Yes, I am aware that we’re blowing through bandwidth around here like it was going out of style. Some of you people will have to find somewhere else to waste productive work hours. (I’m looking in your direction, Seal Online people. That project is dead. Move on.)

I was out of town this weekend, but I did arrive home, to my beloved World of Warcraft, in time to witness what had to be The Best Ironforge Conversation of the Week:

Women on the Intarwebs

Well played, Moon****. Well played.

P.S. I see there’s a patchlet available today for World of Warcraft, version 1.12.1, which will take 38 years to bittorrent. No time like the present, DO IT NOW!!

The Emo Tank

I’ve got to believe that my guild is not the only one that’s experienced this phenomenon: The Emo Tank. I’m going to believe that because the other explanations are too horrifying — we as a guild are somehow attracting these nutbars, or, worse, we are the cause of said nuttiness.

Some background. Once upon a time, we were allied with another guild for raiding purposes. Their main warrior had this habit of doing a stream-of-consciousness play-by-play commentary for every single boss fight. Something like this: “I’m at 80 health, gonna need a heal soon, ok, got a heal, thank you whoever that was, now Onyxia is at 95, I’ll need more heals, knockback!! ok got a heal, I’ll try to find a good spot to stand, we’ll have phase two when it’s time, I’m at 70 health, 65!!! ok got a heal, thanks again, think I found a good spot, I’M TAKING SERIOUS DAMAGE HERE, ok healed …”

Oh ya, it was hilarious. So I did an impression one night of his Ventrilo play by play. My impression was very popular and spawned many other variations for everyone’s amusement.
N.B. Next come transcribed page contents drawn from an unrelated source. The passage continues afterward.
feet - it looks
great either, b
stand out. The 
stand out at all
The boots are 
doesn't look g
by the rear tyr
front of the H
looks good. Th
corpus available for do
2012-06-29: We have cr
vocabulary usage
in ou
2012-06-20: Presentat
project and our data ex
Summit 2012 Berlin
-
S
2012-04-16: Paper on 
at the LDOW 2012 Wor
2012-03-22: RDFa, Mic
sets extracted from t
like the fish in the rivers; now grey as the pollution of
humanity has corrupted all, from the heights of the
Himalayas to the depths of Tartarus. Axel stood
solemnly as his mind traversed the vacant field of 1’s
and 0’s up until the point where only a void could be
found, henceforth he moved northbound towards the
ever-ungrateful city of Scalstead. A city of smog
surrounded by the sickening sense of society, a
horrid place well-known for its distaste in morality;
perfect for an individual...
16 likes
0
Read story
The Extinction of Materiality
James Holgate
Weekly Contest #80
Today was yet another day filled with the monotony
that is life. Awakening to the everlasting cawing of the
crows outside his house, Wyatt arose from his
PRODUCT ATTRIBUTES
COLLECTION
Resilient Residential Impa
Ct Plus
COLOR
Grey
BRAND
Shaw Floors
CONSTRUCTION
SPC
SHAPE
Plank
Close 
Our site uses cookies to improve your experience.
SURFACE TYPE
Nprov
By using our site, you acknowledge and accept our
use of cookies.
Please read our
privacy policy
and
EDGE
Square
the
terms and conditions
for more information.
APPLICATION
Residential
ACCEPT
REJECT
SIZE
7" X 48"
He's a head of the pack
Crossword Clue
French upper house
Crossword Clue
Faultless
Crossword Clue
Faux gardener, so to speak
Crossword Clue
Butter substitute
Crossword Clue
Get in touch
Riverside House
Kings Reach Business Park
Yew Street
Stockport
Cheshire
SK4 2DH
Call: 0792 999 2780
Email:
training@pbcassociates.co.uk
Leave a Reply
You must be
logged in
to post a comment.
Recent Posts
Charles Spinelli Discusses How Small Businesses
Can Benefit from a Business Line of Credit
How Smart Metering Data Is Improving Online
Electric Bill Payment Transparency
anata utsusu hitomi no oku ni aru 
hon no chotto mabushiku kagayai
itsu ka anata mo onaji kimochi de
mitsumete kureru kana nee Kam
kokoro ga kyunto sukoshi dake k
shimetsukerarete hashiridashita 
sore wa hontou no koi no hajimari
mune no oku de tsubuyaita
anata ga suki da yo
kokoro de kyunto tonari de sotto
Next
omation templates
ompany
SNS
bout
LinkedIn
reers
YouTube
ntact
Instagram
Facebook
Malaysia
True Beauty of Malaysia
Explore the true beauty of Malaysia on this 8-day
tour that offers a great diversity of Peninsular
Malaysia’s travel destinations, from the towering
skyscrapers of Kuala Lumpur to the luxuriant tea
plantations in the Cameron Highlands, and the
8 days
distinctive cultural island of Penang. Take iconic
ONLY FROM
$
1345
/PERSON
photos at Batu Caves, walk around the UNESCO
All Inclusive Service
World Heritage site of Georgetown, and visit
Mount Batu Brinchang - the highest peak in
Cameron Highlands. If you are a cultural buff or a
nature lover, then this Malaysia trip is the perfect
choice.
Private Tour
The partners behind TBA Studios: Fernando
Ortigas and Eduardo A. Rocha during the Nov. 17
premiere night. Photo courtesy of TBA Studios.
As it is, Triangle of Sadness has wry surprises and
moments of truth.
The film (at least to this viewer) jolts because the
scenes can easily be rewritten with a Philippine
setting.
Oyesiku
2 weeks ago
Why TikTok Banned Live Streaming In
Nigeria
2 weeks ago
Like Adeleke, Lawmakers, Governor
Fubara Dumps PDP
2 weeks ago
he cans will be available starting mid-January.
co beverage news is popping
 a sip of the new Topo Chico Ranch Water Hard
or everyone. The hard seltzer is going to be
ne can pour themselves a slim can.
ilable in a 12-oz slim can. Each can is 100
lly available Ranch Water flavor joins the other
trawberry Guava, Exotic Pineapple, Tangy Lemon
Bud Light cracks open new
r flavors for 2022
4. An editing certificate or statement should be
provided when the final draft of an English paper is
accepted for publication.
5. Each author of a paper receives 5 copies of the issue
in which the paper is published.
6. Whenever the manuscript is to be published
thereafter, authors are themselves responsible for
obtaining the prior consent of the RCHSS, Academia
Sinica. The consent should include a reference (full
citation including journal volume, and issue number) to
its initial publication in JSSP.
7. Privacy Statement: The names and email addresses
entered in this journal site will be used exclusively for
HE, however, was not amused. I got yelled at for being a dick and I apologized. (Between you and me, it wasn’t a sincere apology. That shit was funny — he was being too sensitive.)

As I’ve told you before, that alliance ended the one day and that was the end of our first Emo Tank encounter, although we hadn’t coined the term as of yet.

Fast forward a few months and we have this secondary tank in the guild — some would call him the primary offtank, the #2 warrior. Basically, he’s the guy that offtanks the second most troublesome add/guard in a boss encounter or he’ll tank the boss itself if the MT (that’s Mr. Main Tank to you kids!) loses aggro for some reason.

This new emo warrior would regularly descend into self deprecation and long-winded apologies whenever the boss fight or the raid didn’t go well, which was really annoying because he’d need reassuring for 15 minutes and he’d have to talk to a guild officer and he wanted the MT (that’s Mr. Main Tank to you peons) to evaluate his tanking skills and on and on until no piece of uberness could ever be worth dealing with that shit.

Exhausted of this love-me-now routine, I rebuked him one night, by telling him to “Save it for your Myspace, man”. And, out of that rebuke, a running bit in /gu chat and Ventrilo about The Emo Tank and his Myspace was born.

“Dear Myspace, I screwed up the Razorgore kiting today. I need a hug.” “Dear Myspace, I disconnected during the Skeram fight. I’m so ashamed.” “Dear Myspace, I think my guild wants to /gkick me. I feel so alone.”

OF COURSE, his feelings were hurt and I got yelled at for being a dick. Again.

He left the guild after a time (no, not because of The Emo Tank stuff), and one little side benefit of his departure, so we figured, was no more Emo Tank — how wrong we were.